Before Rebecca could intervene, though, Neddie Hayes appeared in the foyer, holding the selfsame philosopher/young miscreant in her arms. Judging from the smile on the young woman’s face, whatever Baruch might have encountered in his adventures had been harmless enough.
“You shouldn’t be spreading alarms, Sepharad,” she chided the girl. “Baruch couldn’t have come to no grief. T’aren’t nothing in those cupboards yet anyway, since we’ve just started unpacking.”
Rebecca returned the smile. She considered the addition of the very large Short-Hayes family to their household a great and unmitigated good.
This, for several reasons. Some of them were obvious. The men were former Yeoman Warders in the Tower of London and would provide the household with the finest security force you could ask for. The women were generally pleasant and invariably hard-working, and would be a great help in managing such a huge establishment. The children were numerous, ranged widely in age, and would make good companions and playmates for her own children.
Best of all, though, was that the family’s unquestioned matriarch was Patricia Hayes, and Patricia was of the old school. Whatever the mistress of the house wanted, she got — and Patricia had figured out very quickly that Rebecca’s attitude when it came to nicknames was quite unlike her husband’s.

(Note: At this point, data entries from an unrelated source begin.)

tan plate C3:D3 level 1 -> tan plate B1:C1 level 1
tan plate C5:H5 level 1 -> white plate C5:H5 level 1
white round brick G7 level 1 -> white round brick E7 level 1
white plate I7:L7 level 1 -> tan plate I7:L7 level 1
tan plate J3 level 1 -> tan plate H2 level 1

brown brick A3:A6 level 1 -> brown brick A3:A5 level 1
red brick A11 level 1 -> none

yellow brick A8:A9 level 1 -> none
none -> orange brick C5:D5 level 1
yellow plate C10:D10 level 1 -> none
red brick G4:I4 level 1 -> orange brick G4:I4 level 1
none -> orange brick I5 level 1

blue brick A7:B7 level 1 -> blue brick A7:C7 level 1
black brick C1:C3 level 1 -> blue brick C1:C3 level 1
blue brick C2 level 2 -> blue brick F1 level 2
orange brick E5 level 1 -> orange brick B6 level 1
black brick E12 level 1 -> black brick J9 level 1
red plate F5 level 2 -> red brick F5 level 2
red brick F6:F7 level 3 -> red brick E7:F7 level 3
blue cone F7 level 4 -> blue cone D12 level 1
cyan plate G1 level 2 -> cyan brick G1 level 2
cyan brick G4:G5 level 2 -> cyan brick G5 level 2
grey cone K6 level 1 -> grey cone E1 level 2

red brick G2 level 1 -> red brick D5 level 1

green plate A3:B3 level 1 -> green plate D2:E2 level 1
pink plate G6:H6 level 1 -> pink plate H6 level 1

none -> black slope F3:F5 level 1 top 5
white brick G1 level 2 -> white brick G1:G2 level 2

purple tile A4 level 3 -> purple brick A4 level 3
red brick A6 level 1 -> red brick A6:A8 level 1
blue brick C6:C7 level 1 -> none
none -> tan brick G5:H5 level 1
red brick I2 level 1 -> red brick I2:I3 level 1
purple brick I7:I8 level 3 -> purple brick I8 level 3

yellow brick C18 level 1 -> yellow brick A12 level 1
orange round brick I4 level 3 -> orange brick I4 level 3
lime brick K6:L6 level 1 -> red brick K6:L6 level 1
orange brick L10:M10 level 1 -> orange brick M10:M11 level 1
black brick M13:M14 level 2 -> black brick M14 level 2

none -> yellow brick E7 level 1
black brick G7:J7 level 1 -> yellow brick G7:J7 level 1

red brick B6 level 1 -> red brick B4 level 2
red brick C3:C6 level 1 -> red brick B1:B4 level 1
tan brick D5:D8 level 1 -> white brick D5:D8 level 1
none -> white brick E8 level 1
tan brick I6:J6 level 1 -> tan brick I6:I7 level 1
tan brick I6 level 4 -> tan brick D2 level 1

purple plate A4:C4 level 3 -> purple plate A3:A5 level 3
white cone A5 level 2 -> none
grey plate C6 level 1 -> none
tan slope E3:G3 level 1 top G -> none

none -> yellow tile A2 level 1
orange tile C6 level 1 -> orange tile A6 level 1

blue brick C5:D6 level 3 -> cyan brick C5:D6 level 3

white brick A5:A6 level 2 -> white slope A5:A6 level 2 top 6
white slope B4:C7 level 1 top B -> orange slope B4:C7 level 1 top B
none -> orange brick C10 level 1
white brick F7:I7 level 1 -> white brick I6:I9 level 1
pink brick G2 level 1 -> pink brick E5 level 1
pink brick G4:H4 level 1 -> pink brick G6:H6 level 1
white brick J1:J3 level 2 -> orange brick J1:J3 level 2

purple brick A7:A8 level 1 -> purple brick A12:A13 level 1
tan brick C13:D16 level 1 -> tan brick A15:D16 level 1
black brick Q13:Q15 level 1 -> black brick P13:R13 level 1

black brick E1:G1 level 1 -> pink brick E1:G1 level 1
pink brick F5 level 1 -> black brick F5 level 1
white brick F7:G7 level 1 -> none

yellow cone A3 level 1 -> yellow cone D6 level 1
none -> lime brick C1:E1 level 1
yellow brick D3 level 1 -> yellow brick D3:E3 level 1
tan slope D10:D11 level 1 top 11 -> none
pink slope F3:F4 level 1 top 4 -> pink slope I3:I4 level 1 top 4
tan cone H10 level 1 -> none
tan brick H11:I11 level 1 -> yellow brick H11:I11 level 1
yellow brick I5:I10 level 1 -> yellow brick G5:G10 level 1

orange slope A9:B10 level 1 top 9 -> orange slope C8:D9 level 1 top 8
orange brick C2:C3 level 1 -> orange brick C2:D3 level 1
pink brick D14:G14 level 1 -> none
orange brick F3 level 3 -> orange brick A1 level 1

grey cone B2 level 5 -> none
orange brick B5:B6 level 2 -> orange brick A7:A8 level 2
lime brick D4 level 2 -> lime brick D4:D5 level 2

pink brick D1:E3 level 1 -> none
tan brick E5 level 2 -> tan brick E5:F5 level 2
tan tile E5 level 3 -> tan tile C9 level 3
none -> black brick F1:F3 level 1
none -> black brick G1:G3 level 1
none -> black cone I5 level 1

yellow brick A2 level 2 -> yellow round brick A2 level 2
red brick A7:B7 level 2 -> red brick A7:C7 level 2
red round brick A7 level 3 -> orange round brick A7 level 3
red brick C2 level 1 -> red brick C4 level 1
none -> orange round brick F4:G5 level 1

And who cared what the husband thought? Michael Stearns was now a general in the army, about to go gallivanting off to some foreign war. The mistress of the house mattered. He didn’t.
So, it would be “Baruch,” not “Barry.” “Sepharad,” not the grotesque “Sephie” favored by most up-timers including —
Michael came into the foyer, followed by Anthony Leebrick and Patrick Welch. He looked down at his daughter and smiled.
“And what are you carrying on about, Sephie?”
Later that morning, Michael made his farewells. By then, their younger daughter Kathleen was energetically crawling about the foyer and doing her own investigations. So, she participated in the leave-taking ceremonies along with her mother and siblings. Whether or not the nine-month-old infant understood the nature of the occasion was perhaps doubtful. Although, the way she clutched her father’s shoulders when he picked her up for a good-bye kiss would seem to indicate some apprehension on her part at his coming absence.
But maybe she just found the epaulets fascinating. They were the one feature of the uniform of an officer in the USE army that was unabashedly flamboyant. These were not the subdued shoulder straps of the up-time American military, but the sort of golden-tasseled insignia that were used by Napoleonic-era armies. On the otherwise rather subdued field-gray uniform, they quite stood out.
Eventually, Kathleen released her grip and Michael handed her back to her current nursemaid, Mary Hayes. He then gave Rebecca a final kiss — nothing perfunctory, either, she made sure of that — and off he went, with his two new staff officers trailing in his wake.
Some part of Rebecca wondered if she would ever see her husband again, but she squelched that quickly enough.
He’s a general, she told herself firmly. Ignoring, just as firmly, her knowledge that in the seventeenth century army generals often led from the front and were quite apt to be killed in battle.